# Paint on decal question



## ndevans2 (Jun 12, 2010)

Good day all! We have a Terry Travel trailer and it looks great except the decal on the front is pretty faded, I talked to an auto graphics company and it would be almost $800 to get a new one made! I was wondering if any of you know if I could use something like a quallity auto paint and paint over the graphics? I just don't know if the graphics would expend/conract too much causing the paint to crack. I figure if nothing else I could remove the graphics and then paint it on, any thoughts would be very much appreciated.
Thanks a bunch,
Nate


----------



## artmart (Sep 21, 2010)

Putting any kind of quality paint over graphics just means that WHEN (not if) the graphics peel they will take the paint with them. The graphics really should be peeled off.

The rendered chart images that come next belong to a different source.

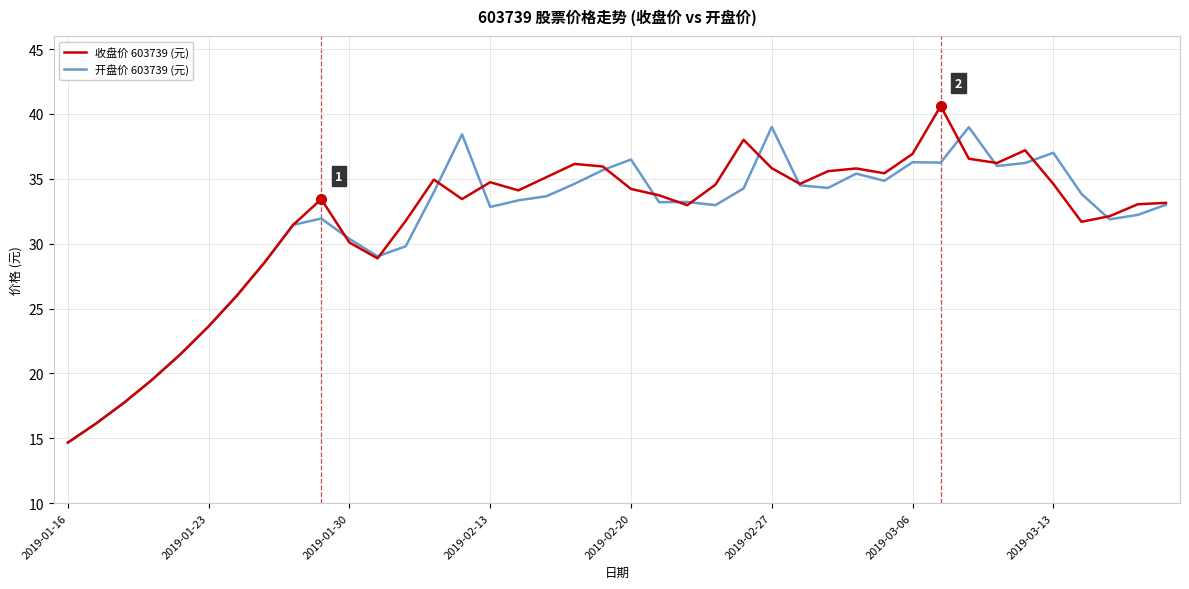

List the series in order of their peak value, highest first.

收盘价 603739 (元), 开盘价 603739 (元)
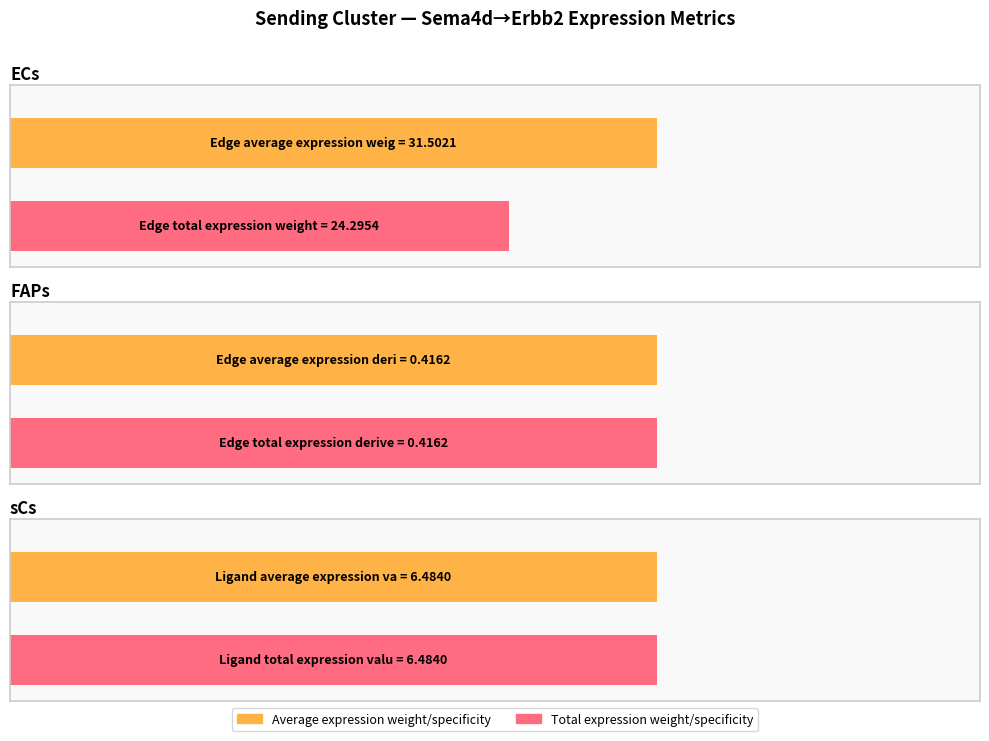

Which label corresponds to the largest value in the chart?

ECs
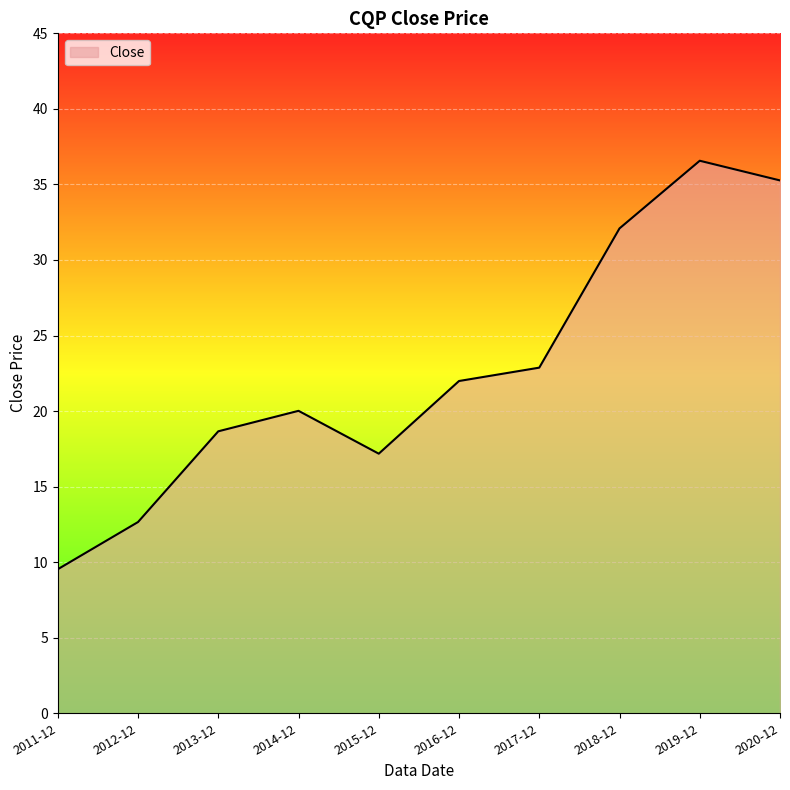

Reading left to right, extract all data points from this chart.

9.5	12.7	18.7	20.0	17.2	22.0	22.9	32.1	36.6	35.3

You can also try and contact the trailer manufacturer and get new graphics. Then putting these on is another process, then I would think over time you'd have the same problem once again.

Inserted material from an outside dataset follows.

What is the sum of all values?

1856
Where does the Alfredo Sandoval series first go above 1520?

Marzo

Peeling graphics are a big problem if you don't cover your rig, but covering the rig is a whole other set of problems I don't feel like dealing with.

Whatever your choice, do not paint over these graphics.


----------



## scricco46 (Apr 30, 2011)

Get in touch with a commercial provider of vinyl graphics, if you can find the graphic you want online somewhere they can make a replica of it for you from a bitmap or some other common graphics file format. Try these guys or search online... Jacksonville FL Custom Dive Racing Club Resort Decals Jacksonville FL Custom Screen Printed Chrome Decals


----------



## ndevans2 (Jun 12, 2010)

Thanks guys, this is on my list but the list is growing very fast
Nate


----------